+++ EXERCISE DATA +++

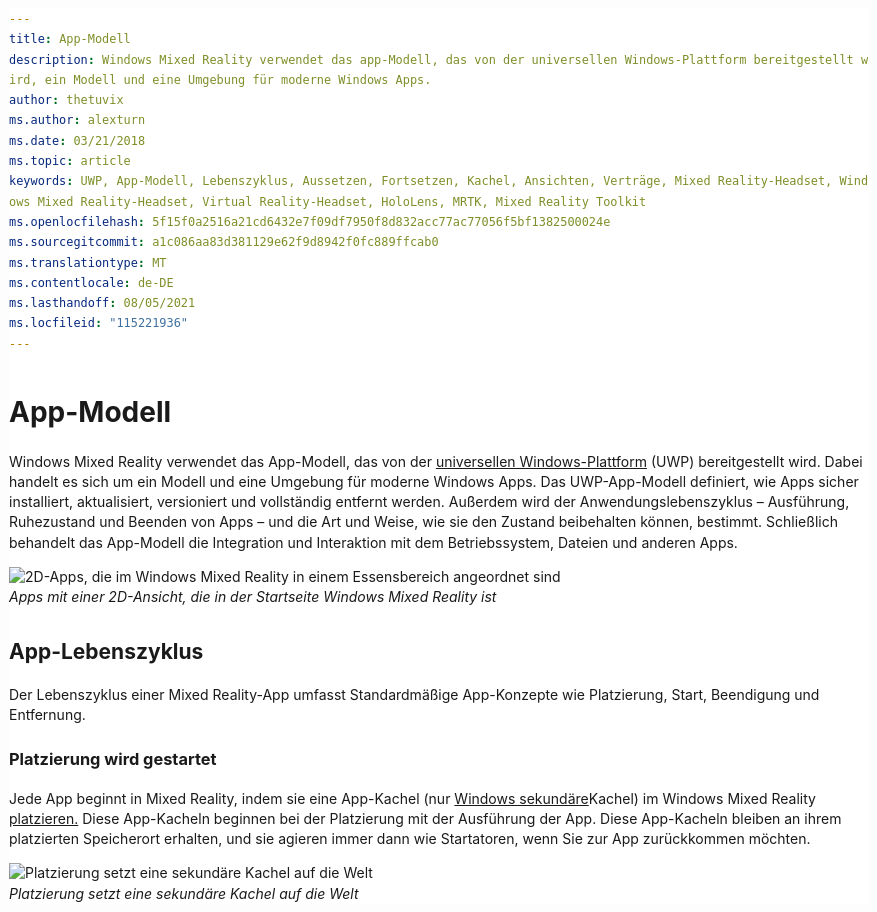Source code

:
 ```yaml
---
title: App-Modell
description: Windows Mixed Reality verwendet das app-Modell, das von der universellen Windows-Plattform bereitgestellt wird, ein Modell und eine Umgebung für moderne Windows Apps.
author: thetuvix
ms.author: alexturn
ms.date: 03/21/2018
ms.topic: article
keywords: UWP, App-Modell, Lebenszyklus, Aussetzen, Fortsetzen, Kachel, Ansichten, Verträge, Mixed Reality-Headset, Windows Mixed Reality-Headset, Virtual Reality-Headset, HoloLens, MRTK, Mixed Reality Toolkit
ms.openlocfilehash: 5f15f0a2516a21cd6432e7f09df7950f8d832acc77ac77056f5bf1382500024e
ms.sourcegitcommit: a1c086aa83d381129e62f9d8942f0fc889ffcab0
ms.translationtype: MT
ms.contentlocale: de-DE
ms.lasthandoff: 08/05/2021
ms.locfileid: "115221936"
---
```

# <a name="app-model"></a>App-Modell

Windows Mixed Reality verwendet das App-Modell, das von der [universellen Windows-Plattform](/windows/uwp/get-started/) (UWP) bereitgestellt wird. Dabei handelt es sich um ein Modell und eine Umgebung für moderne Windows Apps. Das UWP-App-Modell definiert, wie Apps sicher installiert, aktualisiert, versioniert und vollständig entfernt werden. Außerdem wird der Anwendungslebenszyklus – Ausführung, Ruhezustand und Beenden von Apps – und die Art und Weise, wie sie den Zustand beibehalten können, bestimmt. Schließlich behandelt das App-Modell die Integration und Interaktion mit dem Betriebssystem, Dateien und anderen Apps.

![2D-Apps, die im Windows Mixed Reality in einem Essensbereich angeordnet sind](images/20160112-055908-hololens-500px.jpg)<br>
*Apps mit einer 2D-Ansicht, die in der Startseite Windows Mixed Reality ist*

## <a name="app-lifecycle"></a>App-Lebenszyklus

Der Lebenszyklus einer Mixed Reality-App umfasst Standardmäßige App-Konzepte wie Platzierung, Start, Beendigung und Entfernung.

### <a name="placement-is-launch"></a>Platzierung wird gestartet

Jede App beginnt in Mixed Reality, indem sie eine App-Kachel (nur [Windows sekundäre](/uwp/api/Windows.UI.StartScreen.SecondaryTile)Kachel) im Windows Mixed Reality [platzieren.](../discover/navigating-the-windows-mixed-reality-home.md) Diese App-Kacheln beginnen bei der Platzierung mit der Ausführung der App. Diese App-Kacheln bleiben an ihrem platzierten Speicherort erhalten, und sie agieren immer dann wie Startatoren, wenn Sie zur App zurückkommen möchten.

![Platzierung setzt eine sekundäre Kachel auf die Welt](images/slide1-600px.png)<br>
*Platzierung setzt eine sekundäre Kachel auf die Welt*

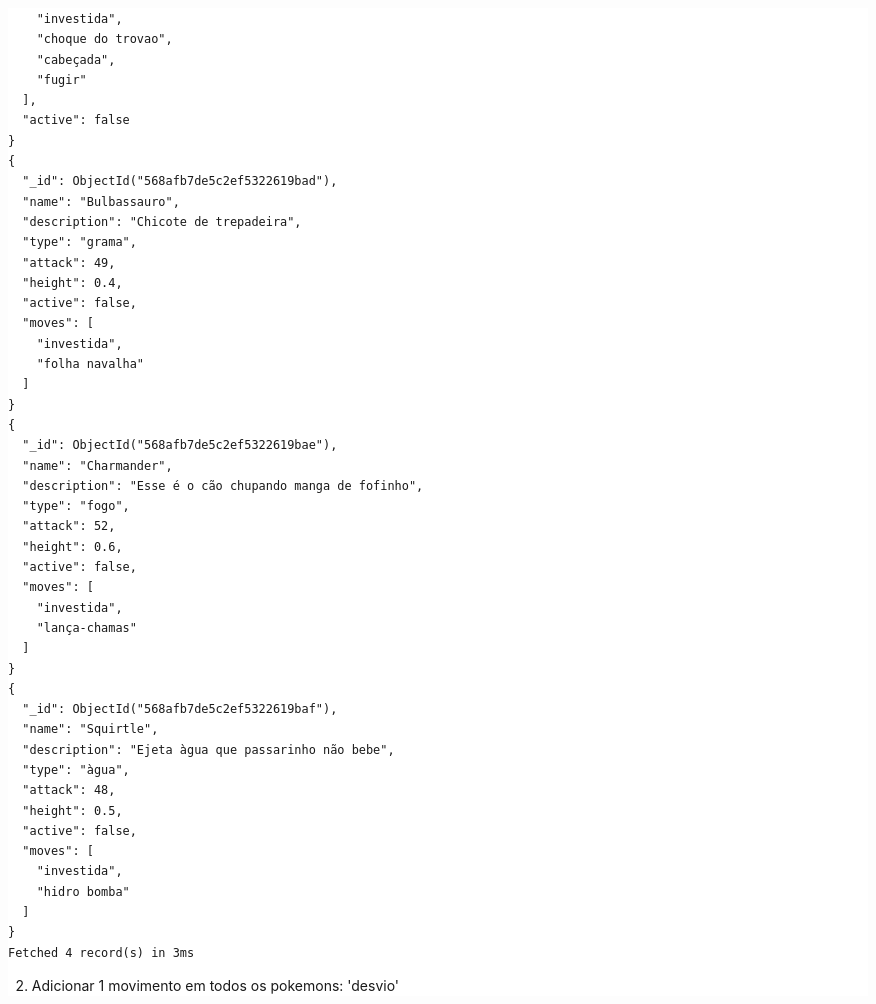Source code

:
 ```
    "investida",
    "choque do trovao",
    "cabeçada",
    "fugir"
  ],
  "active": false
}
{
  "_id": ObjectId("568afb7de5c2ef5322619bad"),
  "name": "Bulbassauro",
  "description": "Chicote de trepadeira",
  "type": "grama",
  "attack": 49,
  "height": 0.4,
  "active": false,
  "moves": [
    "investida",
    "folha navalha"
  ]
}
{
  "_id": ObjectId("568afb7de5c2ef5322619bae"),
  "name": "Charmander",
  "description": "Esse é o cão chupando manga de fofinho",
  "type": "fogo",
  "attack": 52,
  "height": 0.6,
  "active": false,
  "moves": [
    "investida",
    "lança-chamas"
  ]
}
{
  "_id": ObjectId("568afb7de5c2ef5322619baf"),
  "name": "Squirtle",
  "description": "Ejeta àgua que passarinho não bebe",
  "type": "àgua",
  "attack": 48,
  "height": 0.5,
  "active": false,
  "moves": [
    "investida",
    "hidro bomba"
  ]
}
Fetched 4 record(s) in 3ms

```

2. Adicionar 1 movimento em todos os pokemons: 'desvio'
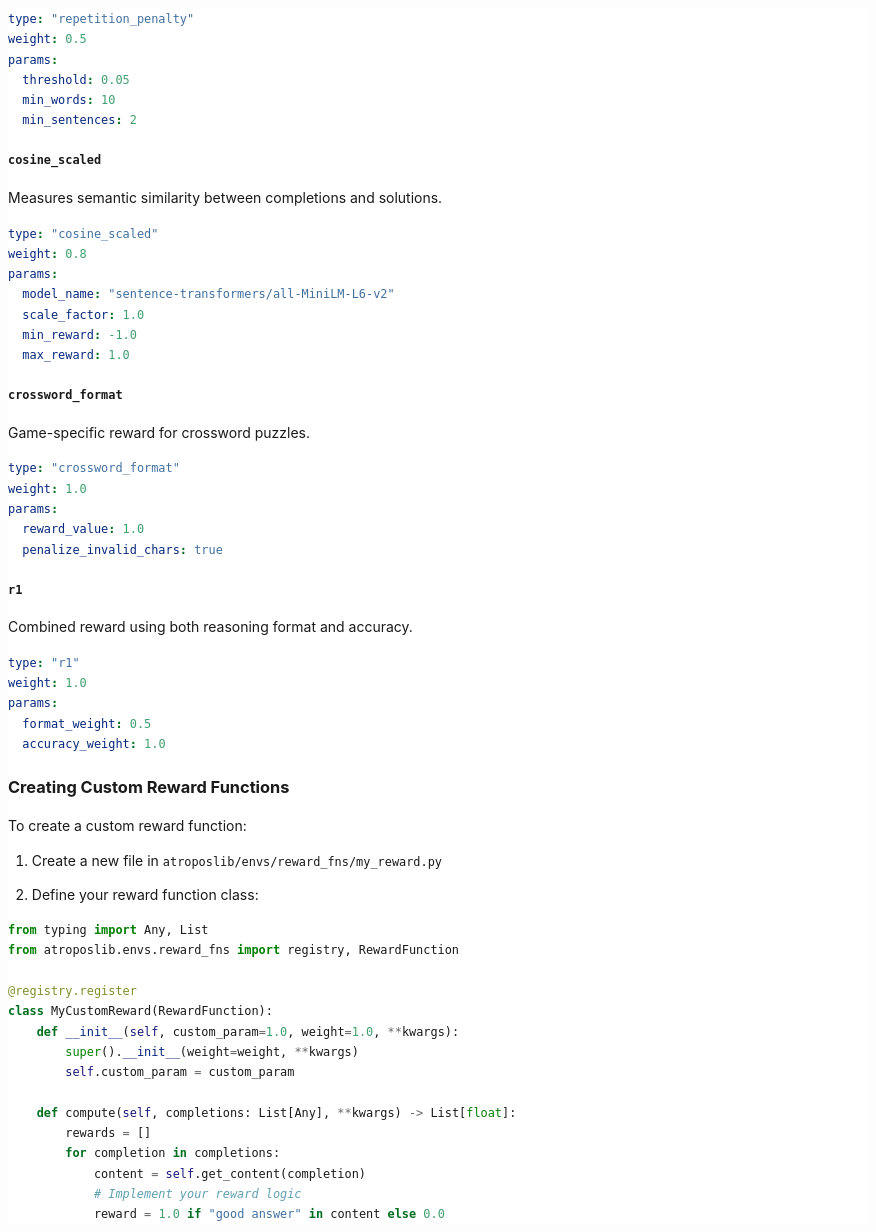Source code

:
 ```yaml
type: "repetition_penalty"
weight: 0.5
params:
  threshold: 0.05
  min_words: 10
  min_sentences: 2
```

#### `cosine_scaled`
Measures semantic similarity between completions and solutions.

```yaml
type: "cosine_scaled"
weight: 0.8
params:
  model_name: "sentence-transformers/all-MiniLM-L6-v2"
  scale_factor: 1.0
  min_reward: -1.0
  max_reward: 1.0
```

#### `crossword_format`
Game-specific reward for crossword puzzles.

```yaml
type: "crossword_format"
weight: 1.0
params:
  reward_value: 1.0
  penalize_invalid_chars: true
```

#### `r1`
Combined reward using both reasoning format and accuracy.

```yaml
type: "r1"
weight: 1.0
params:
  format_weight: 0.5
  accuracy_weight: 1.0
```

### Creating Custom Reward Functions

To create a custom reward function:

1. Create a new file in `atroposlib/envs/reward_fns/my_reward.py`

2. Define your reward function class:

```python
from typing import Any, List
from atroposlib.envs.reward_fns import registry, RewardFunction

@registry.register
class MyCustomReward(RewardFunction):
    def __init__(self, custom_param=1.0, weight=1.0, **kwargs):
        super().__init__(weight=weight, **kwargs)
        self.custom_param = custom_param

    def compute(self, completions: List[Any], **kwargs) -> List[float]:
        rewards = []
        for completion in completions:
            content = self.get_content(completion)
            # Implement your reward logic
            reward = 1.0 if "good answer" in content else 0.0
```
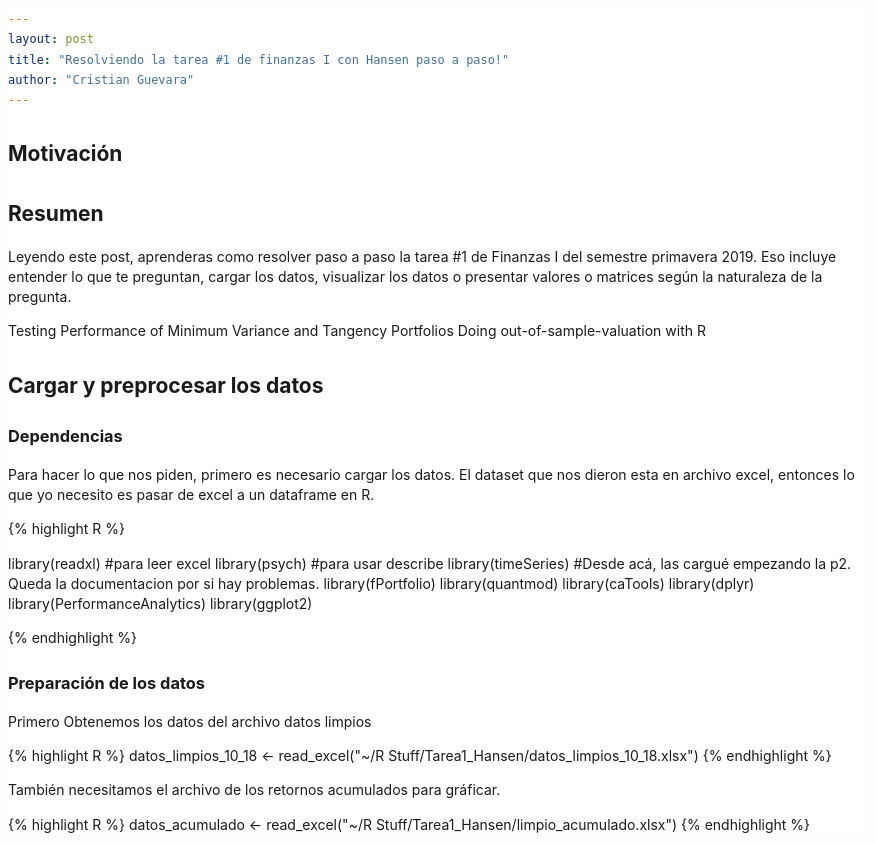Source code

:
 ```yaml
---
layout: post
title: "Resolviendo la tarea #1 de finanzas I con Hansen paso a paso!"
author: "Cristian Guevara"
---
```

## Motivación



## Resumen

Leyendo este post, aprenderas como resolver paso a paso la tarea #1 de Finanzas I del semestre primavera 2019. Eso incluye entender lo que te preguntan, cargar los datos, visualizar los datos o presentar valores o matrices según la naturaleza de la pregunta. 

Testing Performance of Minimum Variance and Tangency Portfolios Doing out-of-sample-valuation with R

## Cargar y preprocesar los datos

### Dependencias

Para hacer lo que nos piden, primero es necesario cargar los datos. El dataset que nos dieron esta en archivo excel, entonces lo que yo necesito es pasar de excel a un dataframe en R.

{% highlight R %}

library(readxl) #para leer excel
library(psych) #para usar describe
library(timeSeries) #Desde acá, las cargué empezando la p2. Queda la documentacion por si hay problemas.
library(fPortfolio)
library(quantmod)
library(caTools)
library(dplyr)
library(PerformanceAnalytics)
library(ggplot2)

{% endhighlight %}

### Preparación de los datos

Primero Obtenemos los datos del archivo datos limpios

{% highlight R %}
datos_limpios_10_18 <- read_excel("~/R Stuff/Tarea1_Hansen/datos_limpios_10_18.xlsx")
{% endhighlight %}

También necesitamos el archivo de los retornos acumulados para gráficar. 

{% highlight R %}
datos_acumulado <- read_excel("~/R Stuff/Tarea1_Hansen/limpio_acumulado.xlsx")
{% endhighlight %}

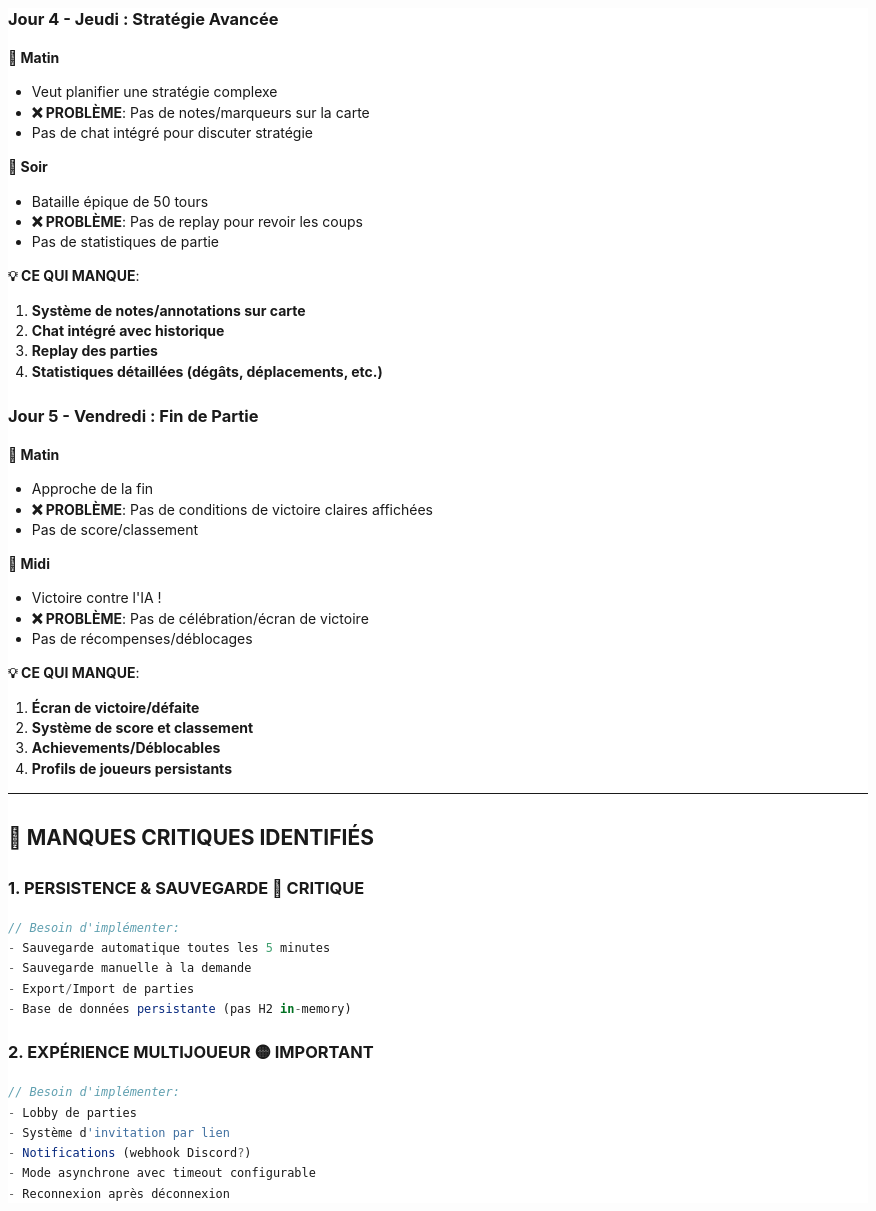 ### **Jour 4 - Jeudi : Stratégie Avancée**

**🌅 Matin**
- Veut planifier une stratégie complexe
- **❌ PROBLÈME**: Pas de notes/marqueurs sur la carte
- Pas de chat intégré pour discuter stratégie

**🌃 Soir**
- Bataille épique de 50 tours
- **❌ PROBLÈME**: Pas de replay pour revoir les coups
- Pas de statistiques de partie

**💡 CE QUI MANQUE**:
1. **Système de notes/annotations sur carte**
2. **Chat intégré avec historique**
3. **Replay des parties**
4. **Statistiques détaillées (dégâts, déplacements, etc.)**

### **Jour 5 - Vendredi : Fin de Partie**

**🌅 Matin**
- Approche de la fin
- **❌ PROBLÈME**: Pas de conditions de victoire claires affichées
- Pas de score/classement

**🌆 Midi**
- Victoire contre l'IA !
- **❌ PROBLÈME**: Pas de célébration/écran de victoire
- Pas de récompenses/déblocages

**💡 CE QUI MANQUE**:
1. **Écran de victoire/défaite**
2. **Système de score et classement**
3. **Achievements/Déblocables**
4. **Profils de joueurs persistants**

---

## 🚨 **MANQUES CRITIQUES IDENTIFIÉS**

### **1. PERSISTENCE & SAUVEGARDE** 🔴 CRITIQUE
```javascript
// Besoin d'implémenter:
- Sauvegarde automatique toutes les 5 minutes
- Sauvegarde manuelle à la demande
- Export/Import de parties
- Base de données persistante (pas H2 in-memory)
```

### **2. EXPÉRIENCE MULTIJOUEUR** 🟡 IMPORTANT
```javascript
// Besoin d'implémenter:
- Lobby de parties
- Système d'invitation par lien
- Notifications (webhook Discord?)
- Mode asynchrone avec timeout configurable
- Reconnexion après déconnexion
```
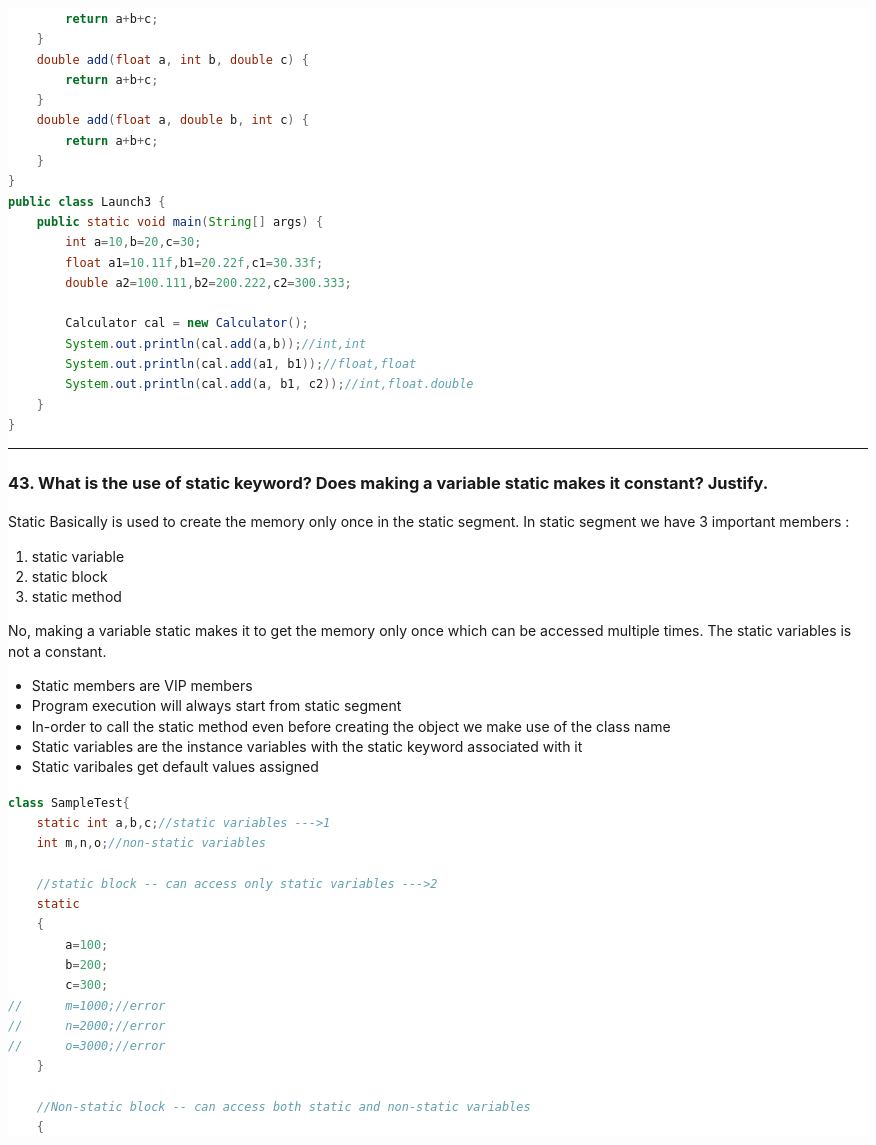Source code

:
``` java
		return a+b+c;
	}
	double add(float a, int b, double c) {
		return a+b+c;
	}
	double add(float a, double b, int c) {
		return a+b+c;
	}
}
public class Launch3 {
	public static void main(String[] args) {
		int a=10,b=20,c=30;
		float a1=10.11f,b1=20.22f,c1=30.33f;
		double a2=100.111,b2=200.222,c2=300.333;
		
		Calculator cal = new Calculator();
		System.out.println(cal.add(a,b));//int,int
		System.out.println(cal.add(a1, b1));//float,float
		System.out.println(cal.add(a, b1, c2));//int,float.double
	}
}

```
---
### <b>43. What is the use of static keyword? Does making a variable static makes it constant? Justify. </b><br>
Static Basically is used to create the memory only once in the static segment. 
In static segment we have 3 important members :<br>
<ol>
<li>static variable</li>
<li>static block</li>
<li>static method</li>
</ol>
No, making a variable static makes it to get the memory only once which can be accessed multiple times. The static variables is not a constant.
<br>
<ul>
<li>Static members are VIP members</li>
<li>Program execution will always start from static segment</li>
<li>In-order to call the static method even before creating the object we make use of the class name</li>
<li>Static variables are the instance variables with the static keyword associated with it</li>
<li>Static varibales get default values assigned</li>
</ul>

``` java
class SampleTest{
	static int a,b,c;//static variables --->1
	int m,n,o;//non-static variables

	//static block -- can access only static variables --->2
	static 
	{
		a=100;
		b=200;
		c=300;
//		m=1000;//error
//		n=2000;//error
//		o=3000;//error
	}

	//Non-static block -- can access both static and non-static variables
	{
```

+++

**YOUR OBJECTIVE**
Determine the number of lines in the data that include the word "setzt", and provide that number without comment.

**RESPONSE FOR THIS EXERCISE**
2